WABASCA – Wabasca’s Cultural Days featured a wide range of events for passersby to enjoy — from educational sessions on bow-and-arrow construction or the Cree language, to a drum circle and traditional tea station, there was something for everyone at the seven-day long affair.
The event, which was started three years ago and is operated by the M.D. of Opportunity #17’s Family and Community Support Services (FCSS) chapter, was initially started as a mental health and suicide prevention event but has since turned into something larger.
“From the first day we ran this, people were asking if we would do it again,” said Janice Auger, who came up with the idea after seeing a grant from AHS for suicide prevention.
“Clearly, we were missing that part or component of a large community gathering. And we’ve kept planning and it kept getting bigger with more funding.”
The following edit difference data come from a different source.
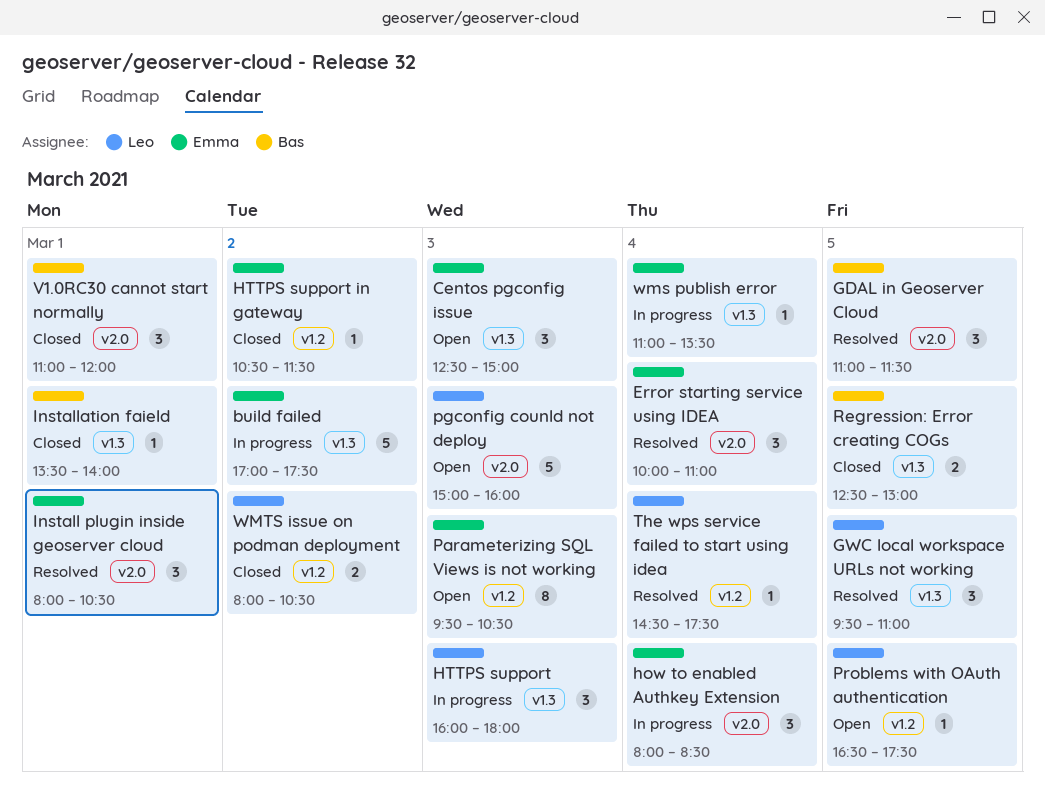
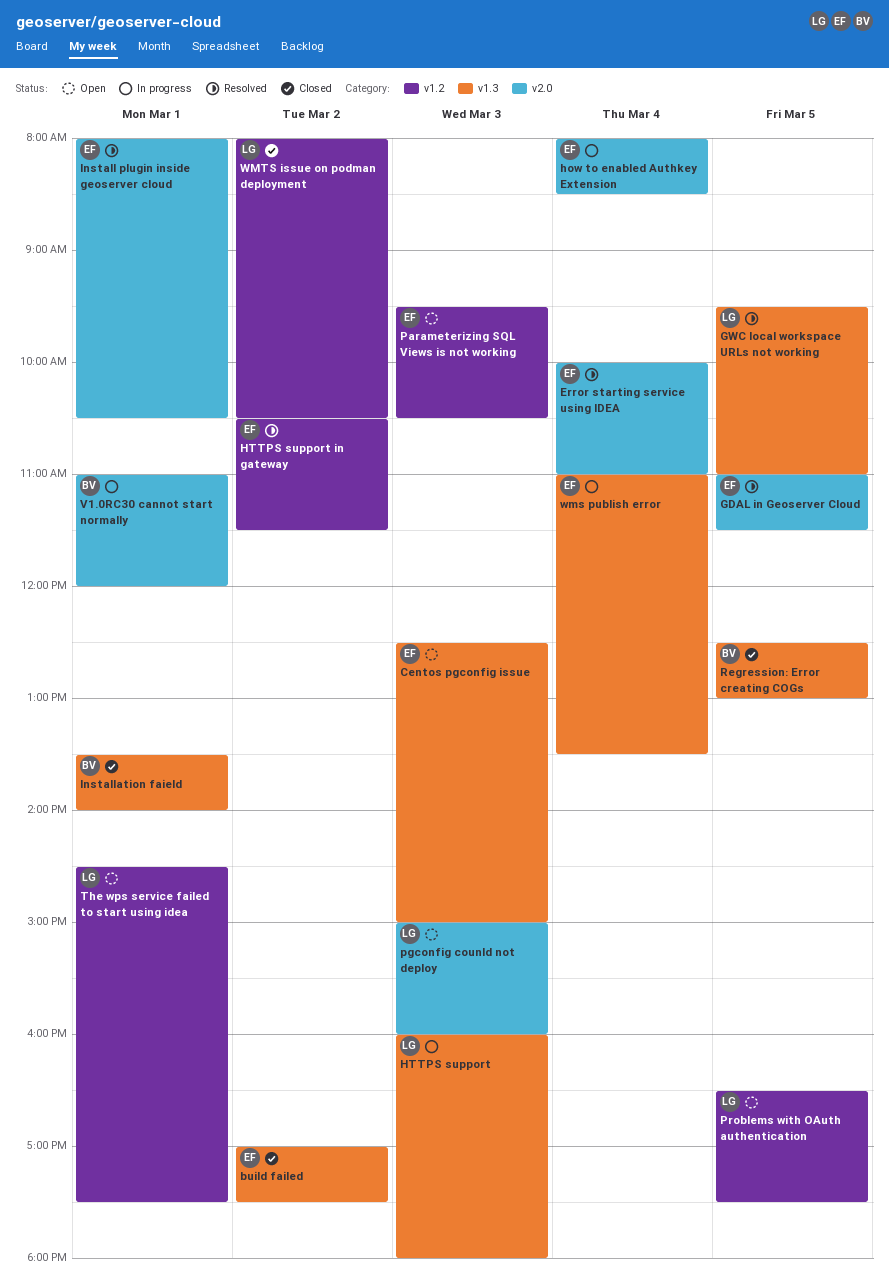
build failed, status: In progress -> Closed
GDAL in Geoserver Cloud, owner: Bas -> Emma
HTTPS support in gateway, status: Closed -> Resolved
The wps service failed to start using idea, status: Resolved -> Open
The wps service failed to start using idea, day: Mar 4 -> Mar 1
V1.0RC30 cannot start normally, status: Closed -> In progress

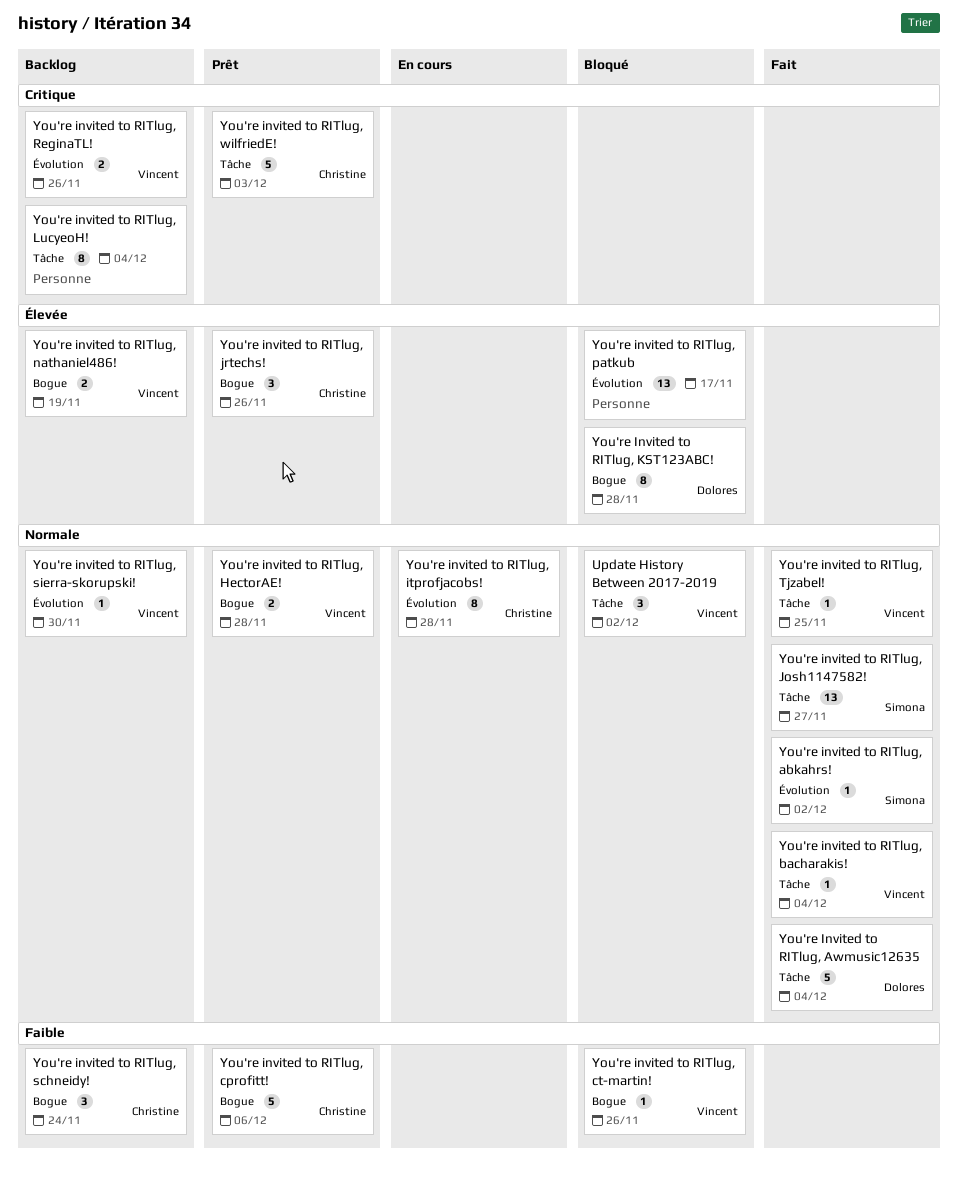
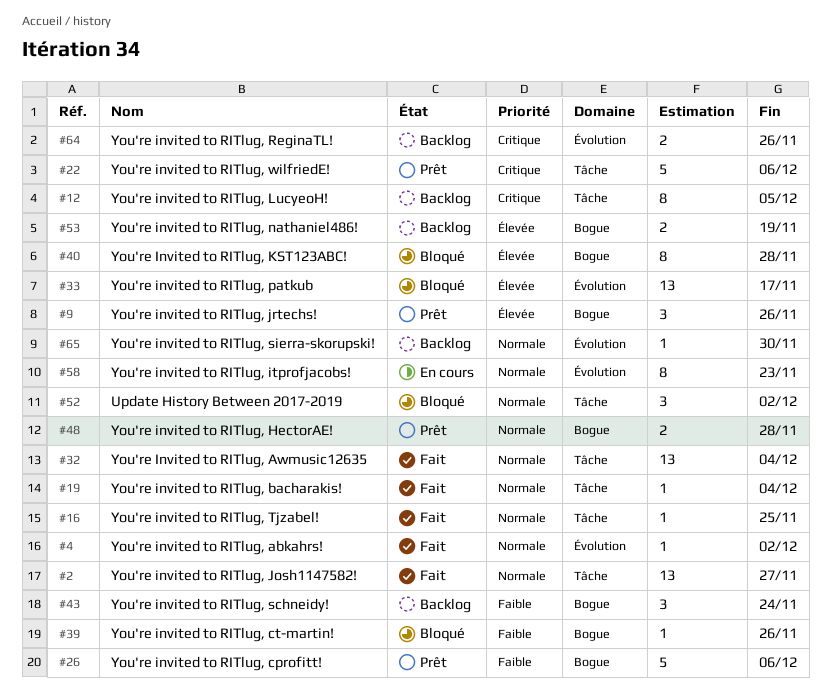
You're Invited to RITlug, Awmusic12635, estimate: 5 -> 13
You're invited to RITlug, itprofjacobs!, due: Nov 28 -> Nov 23
You're invited to RITlug, LucyeoH!, due: Dec 4 -> Dec 5
You're invited to RITlug, wilfriedE!, due: Dec 3 -> Dec 6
This year’s event featured more than 28 unique events, including a trapper’s tent, art therapy, sling shot making, and a Cree language panel.
“We’re teaching people Cree words, and if they want to know a word and what it means, or how to say it, they can ask,” said Simon Beaver, who emceed the event and helps in the language tent. “As an emcee, I speak Cree and English and translate stuff so that the elders can understand. A lot of them lost their language, through residential schools or what have you.
“For the elders that do speak Cree, they love hearing their own language.”
Never too old to learn
Many stations centred around activities that were once essential learning, including fire-making, medicinal plant identification, and a variety of spaces centred around moose processing. One such station was led by Bertha Dewolfe Auger, who spent the week teaching how to properly tan a moose hide.
Dewolfe Auger started tanning hides seven years ago, after watching her elderly mother start to struggle with the process. Since then, she’s taken a cultural arts diploma at Portage College, and tans seven or eight hides a year.
“I was always working and supporting my kids, so I didn’t have time to learn until I saw my mother struggling. She’s the moose hide tanner, the one that taught me. She was 73 then,” said Dewolfe Auger as she strung the hide up over fresh coals.
“I’m glad if the youth come and they’re interested — it’s a good feeling to get to share my knowledge. I never thought I would be doing this; I was an office worker, a finance clerk.”
Other stations were more sustenance focused; a group of cooks smoked moose ribs over an open fire, while others mashed vegetables for the sides. Patrick and Maria Merrier, lifelong Wabasca-area residents, manned a station brewing traditional teas, including peppermint and chaga.
Like Dewolfe Auger, the couple learned how to brew teas from their elders.
“We’re native, so we just picked it up like that,” said Maria with a laugh.
“There’s elders that we talked to that talk to us about certain things, it’s how we pick up everything,” added Patrick.
Community support
Auger was immensely thankful for the various sponsors that made the event possible, listing each and every service that was provided by a company or through a government grant.
“If (Canadian Heritage) saw what we were doing here, I’m sure they would just say, ‘Here’s a $100,000 cheque,’” said a proud Auger.
Work on next year’s event has already started, with Auger and her partner Jorren DeCoine already in the process of finding knowledge keepers and elders to man a station or a tipi. The festival also runs right up to National Truth and Reconciliation Day, which is on the minds of many attendees.
“I lost my cultural heritage to Indian residential schools — my grandmother was a medicine woman who helped people, but because it was demonized it became taboo, even within our own people,” said Auger.
“Now we’re trying to catch up and we have decades of work to catch up on, with our Cree language especially, which is at risk of being lost.”